June 30th, 2010 at 9:38 am
It’s not a ratite? Damn!
June 30th, 2010 at 9:38 am
When I was little and watching Sesame Street I told my mom that Big Bird was cross between an ostrich and a Pelican.
The ostrich is understandable, the Pelican I can only attribute to the fact that we had one that hung around our boat and I had named it Big Bird.
I don’t remember telling her this. But its a famous family story.
June 30th, 2010 at 9:52 am
Wonderful!!!
June 30th, 2010 at 1:24 pm
OMG AWESOME! That was probably one of the best talks I’ve seen this year.
Now the follow up talk should be on the mysterious large mammal that has a relationship with this large flightless crane and whether or not it is a long tailed proboscidean or a trunked xenarthrian!
June 30th, 2010 at 1:52 pm
Damn! And I thought it might turn out to be a feathered non-avian dinosaur…
June 30th, 2010 at 8:15 pm
I can but agree with some luminaries here: Great fun.
June 30th, 2010 at 8:44 pm
I’m out of time to watch the video (sorry), but a moa surely?
(I’m biased: moas, like me, are from New Zealand. Or rather were. I don’t think I’ve gone extinct.)
July 1st, 2010 at 1:56 am
He had me at “tibiotarsus”
July 1st, 2010 at 9:40 am
Grant: moas have highly HIGHLY reduced forelimbs. Grandicrocavis, on the other hand (so to speak) does not.
July 1st, 2010 at 11:46 am
I would have thought it was a highly modified therizinosaur. Smaller claws, more feathers (possibly), and reduced dentitition. Then the fingers, neck, gut and posture would match and all you would need to do is make the tail extremely vestigial.
Big “Bird”, obviously, is a modern colloquial taxonomic identification.
July 3rd, 2010 at 1:15 am
The number of people who have tried to convince me that Grandicrocavis is non-avian… Last I looked, it wasn’t the Mesozoic any more, guys. What’s more plausible: last surviving non-avian dinosaur, OR, it’s a bird? See, this is why we need DNA.
And Snuffleupagus is surely a dwarf island mammoth. But I’ll leave that debate to the mammalogists.

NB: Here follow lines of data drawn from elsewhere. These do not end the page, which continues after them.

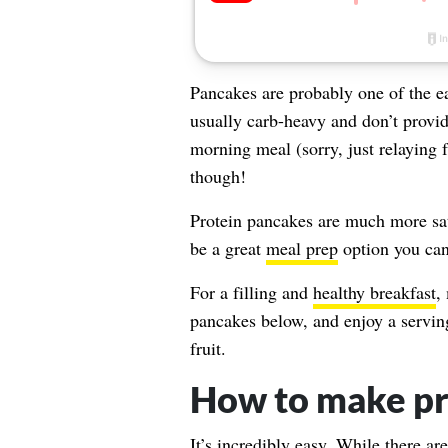
Pancakes are probably one of the e
usually carb-heavy and don’t provide
morning meal (sorry, just relaying 
though!
Protein pancakes are much more sati
be a great
meal prep
option you can
For a filling and
healthy breakfast
,
pancakes below, and enjoy a servin
fruit.
How to make pr
It’s incredibly easy. While there a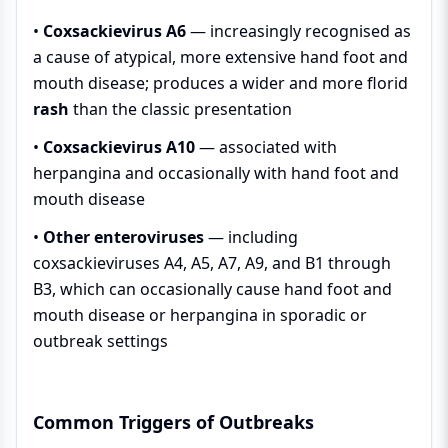
•
Coxsackievirus A6
— increasingly recognised as
a cause of atypical, more extensive hand foot and
mouth disease; produces a wider and more florid
rash
than the classic presentation
•
Coxsackievirus A10
— associated with
herpangina and occasionally with hand foot and
mouth disease
•
Other enteroviruses
— including
coxsackieviruses A4, A5, A7, A9, and B1 through
B3, which can occasionally cause hand foot and
mouth disease or herpangina in sporadic or
outbreak settings
Common Triggers of Outbreaks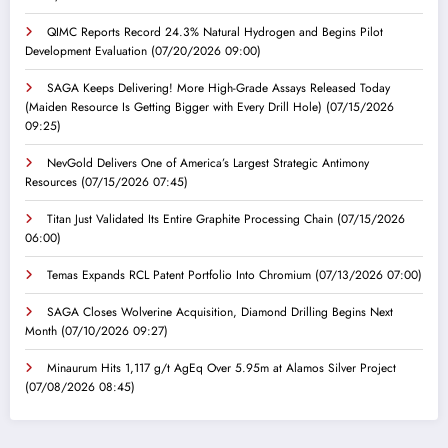
QIMC Reports Record 24.3% Natural Hydrogen and Begins Pilot
Development Evaluation
(07/20/2026 09:00)
SAGA Keeps Delivering! More High-Grade Assays Released Today
(Maiden Resource Is Getting Bigger with Every Drill Hole)
(07/15/2026
09:25)
NevGold Delivers One of America’s Largest Strategic Antimony
Resources
(07/15/2026 07:45)
Titan Just Validated Its Entire Graphite Processing Chain
(07/15/2026
06:00)
Temas Expands RCL Patent Portfolio Into Chromium
(07/13/2026 07:00)
SAGA Closes Wolverine Acquisition, Diamond Drilling Begins Next
Month
(07/10/2026 09:27)
Minaurum Hits 1,117 g/t AgEq Over 5.95m at Alamos Silver Project
(07/08/2026 08:45)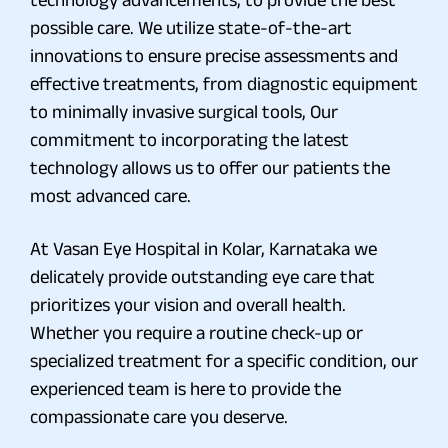
possible care. We utilize state-of-the-art
innovations to ensure precise assessments and
effective treatments, from diagnostic equipment
to minimally invasive surgical tools, Our
commitment to incorporating the latest
technology allows us to offer our patients the
most advanced care.
At Vasan Eye Hospital in Kolar, Karnataka we
delicately provide outstanding eye care that
prioritizes your vision and overall health.
Whether you require a routine check-up or
specialized treatment for a specific condition, our
experienced team is here to provide the
compassionate care you deserve.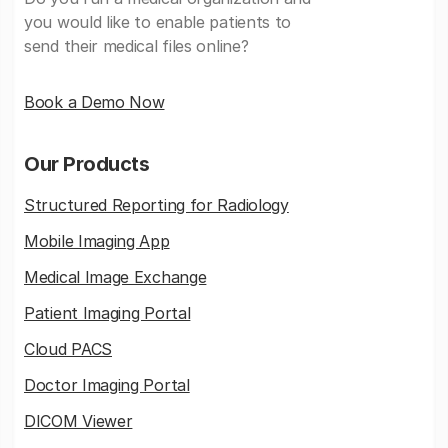
you would like to enable patients to
send their medical files online?
Book a Demo Now
Our Products
Structured Reporting for Radiology
Mobile Imaging App
Medical Image Exchange
Patient Imaging Portal
Cloud PACS
Doctor Imaging Portal
DICOM Viewer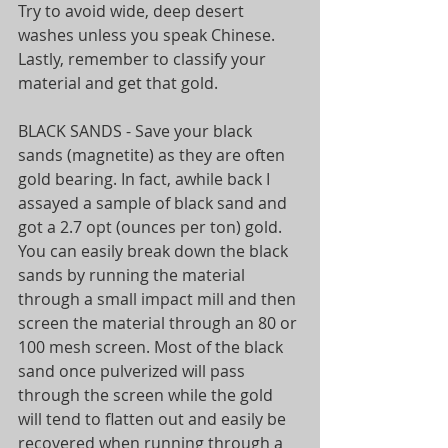
Try to avoid wide, deep desert 
washes unless you speak Chinese. 
Lastly, remember to classify your 
material and get that gold.
BLACK SANDS - Save your black 
sands (magnetite) as they are often 
gold bearing. In fact, awhile back I 
assayed a sample of black sand and 
got a 2.7 opt (ounces per ton) gold. 
You can easily break down the black 
sands by running the material 
through a small impact mill and then 
screen the material through an 80 or 
100 mesh screen. Most of the black 
sand once pulverized will pass 
through the screen while the gold 
will tend to flatten out and easily be 
recovered when running through a 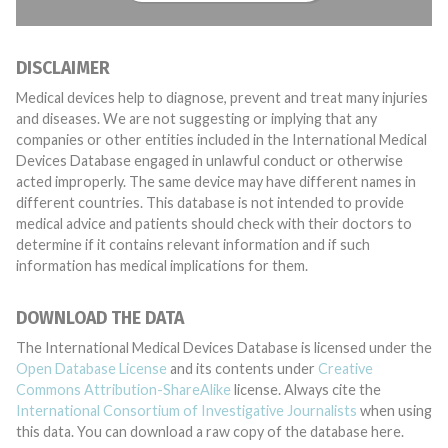
DISCLAIMER
Medical devices help to diagnose, prevent and treat many injuries
and diseases. We are not suggesting or implying that any
companies or other entities included in the International Medical
Devices Database engaged in unlawful conduct or otherwise
acted improperly. The same device may have different names in
different countries. This database is not intended to provide
medical advice and patients should check with their doctors to
determine if it contains relevant information and if such
information has medical implications for them.
DOWNLOAD THE DATA
The International Medical Devices Database is licensed under the
Open Database License
and its contents under
Creative
Commons Attribution-ShareAlike
license. Always cite the
International Consortium of Investigative Journalists
when using
this data. You can download a raw copy of the database here.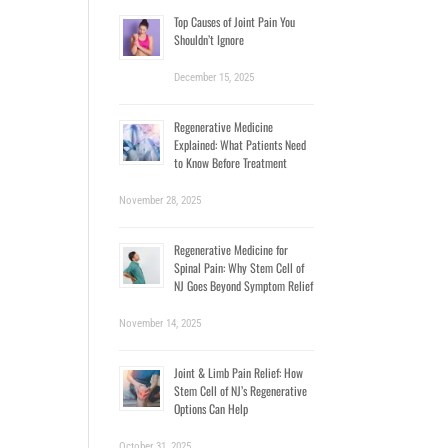
Top Causes of Joint Pain You
Shouldn’t Ignore
December 15, 2025
Regenerative Medicine
Explained: What Patients Need
to Know Before Treatment
November 28, 2025
Regenerative Medicine for
Spinal Pain: Why Stem Cell of
NJ Goes Beyond Symptom Relief
November 14, 2025
Joint & Limb Pain Relief: How
Stem Cell of NJ’s Regenerative
Options Can Help
October 31, 2025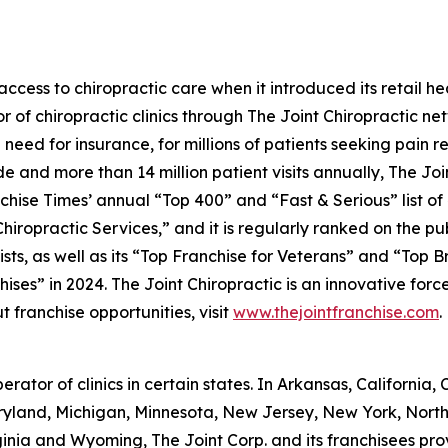
ess to chiropractic care when it introduced its retail hea
r of chiropractic clinics through The Joint Chiropractic n
 need for insurance, for millions of patients seeking pain 
 and more than 14 million patient visits annually, The Join
chise Times’
annual “Top 400” and “Fast & Serious” list of
iropractic Services,” and it is regularly ranked on the pu
sts, as well as its “Top Franchise for Veterans” and “Top Br
es” in 2024. The Joint Chiropractic is an innovative forc
t franchise opportunities, visit
www.thejointfranchise.com
.
perator of clinics in certain states. In Arkansas, California
Maryland, Michigan, Minnesota, New Jersey, New York, Nort
inia and Wyoming, The Joint Corp. and its franchisees pr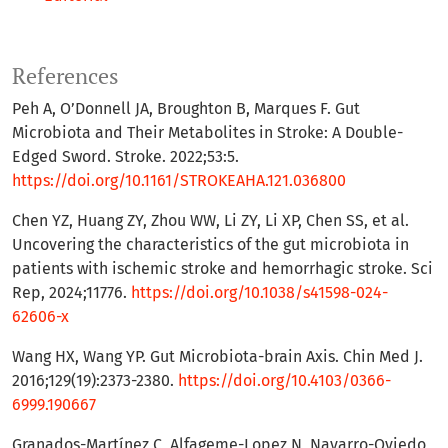
References
Peh A, O’Donnell JA, Broughton B, Marques F. Gut
Microbiota and Their Metabolites in Stroke: A Double-
Edged Sword. Stroke. 2022;53:5.
https://doi.org/10.1161/STROKEAHA.121.036800
Chen YZ, Huang ZY, Zhou WW, Li ZY, Li XP, Chen SS, et al.
Uncovering the characteristics of the gut microbiota in
patients with ischemic stroke and hemorrhagic stroke. Sci
Rep, 2024;11776.
https://doi.org/10.1038/s41598-024-
62606-x
Wang HX, Wang YP. Gut Microbiota-brain Axis. Chin Med J.
2016;129(19):2373-2380.
https://doi.org/10.4103/0366-
6999.190667
Granados-Martínez C, Alfageme-Lopez N, Navarro-Oviedo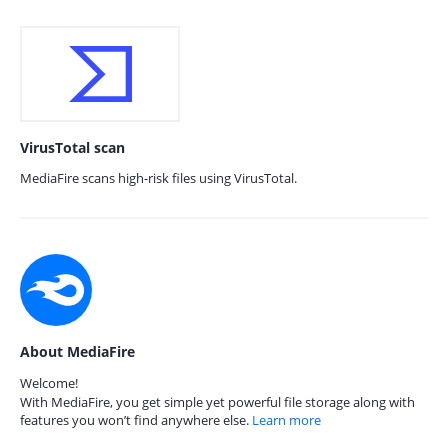
VirusTotal scan
MediaFire scans high-risk files using VirusTotal.
About MediaFire
Welcome!
With MediaFire, you get simple yet powerful file storage along with
features you won’t find anywhere else.
Learn more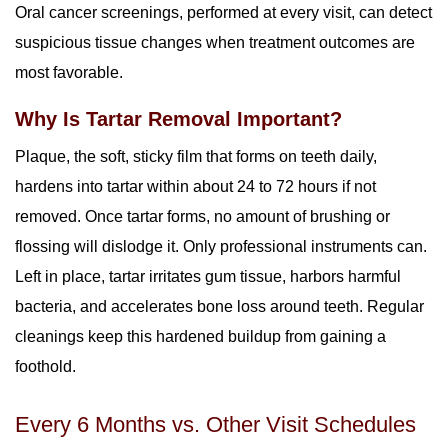
Oral cancer screenings, performed at every visit, can detect
suspicious tissue changes when treatment outcomes are
most favorable.
Why Is Tartar Removal Important?
Plaque, the soft, sticky film that forms on teeth daily,
hardens into tartar within about 24 to 72 hours if not
removed. Once tartar forms, no amount of brushing or
flossing will dislodge it. Only professional instruments can.
Left in place, tartar irritates gum tissue, harbors harmful
bacteria, and accelerates bone loss around teeth. Regular
cleanings keep this hardened buildup from gaining a
foothold.
Every 6 Months vs. Other Visit Schedules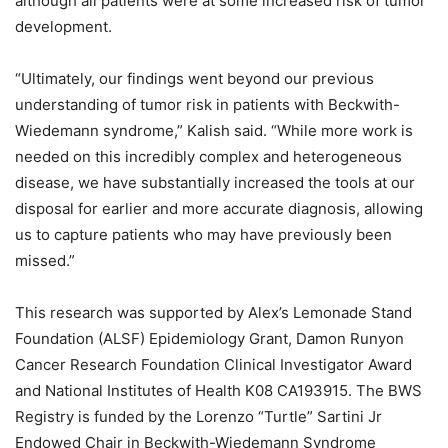
although all patients were at some increased risk of tumor
development.
“Ultimately, our findings went beyond our previous
understanding of tumor risk in patients with Beckwith-
Wiedemann syndrome,” Kalish said. “While more work is
needed on this incredibly complex and heterogeneous
disease, we have substantially increased the tools at our
disposal for earlier and more accurate diagnosis, allowing
us to capture patients who may have previously been
missed.”
This research was supported by Alex’s Lemonade Stand
Foundation (ALSF) Epidemiology Grant, Damon Runyon
Cancer Research Foundation Clinical Investigator Award
and National Institutes of Health K08 CA193915. The BWS
Registry is funded by the Lorenzo “Turtle” Sartini Jr
Endowed Chair in Beckwith-Wiedemann Syndrome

July 7th, 2010 at 10:25 am
[...] Comedy video of the month. [...]
July 14th, 2010 at 1:20 am
Pretty good post. I just stumbled upon your blog and wanted to say that I
have really enjoyed reading your blog posts.
funny pictures
July 16th, 2010 at 10:23 am
Awesome!!!! Love all your comments as well! Thanks to Anisa for the link to that site, it’s hilarious!!!
September 2nd, 2010 at 5:42 pm
[...] If you have a few minutes and would like to listen to a thoughtful yet somewhat irreverent discussion on the nature and discovery of a certain flightless bird, you could do worse than zoologist Mike Dickison. Check it out here. [...]
November 23rd, 2011 at 7:50 am
Sorry, but he admits he did not have an actual skeleton, and he only hypothesized the skeletal morphology. Looking at the actual observations he in fact gave, we can see that the much reduced tarsometatarsus is more consistent in what we see in Therizinosaurs, than what we see in the family Gruidae with their greatly increased tarsometatarsal region. Also, the extremely large gut is more in line with a more herbivorous animal that utilizes a large bacterial fermenting for cellulose breakdown. Again, this is more consistent with Therizinosaurs.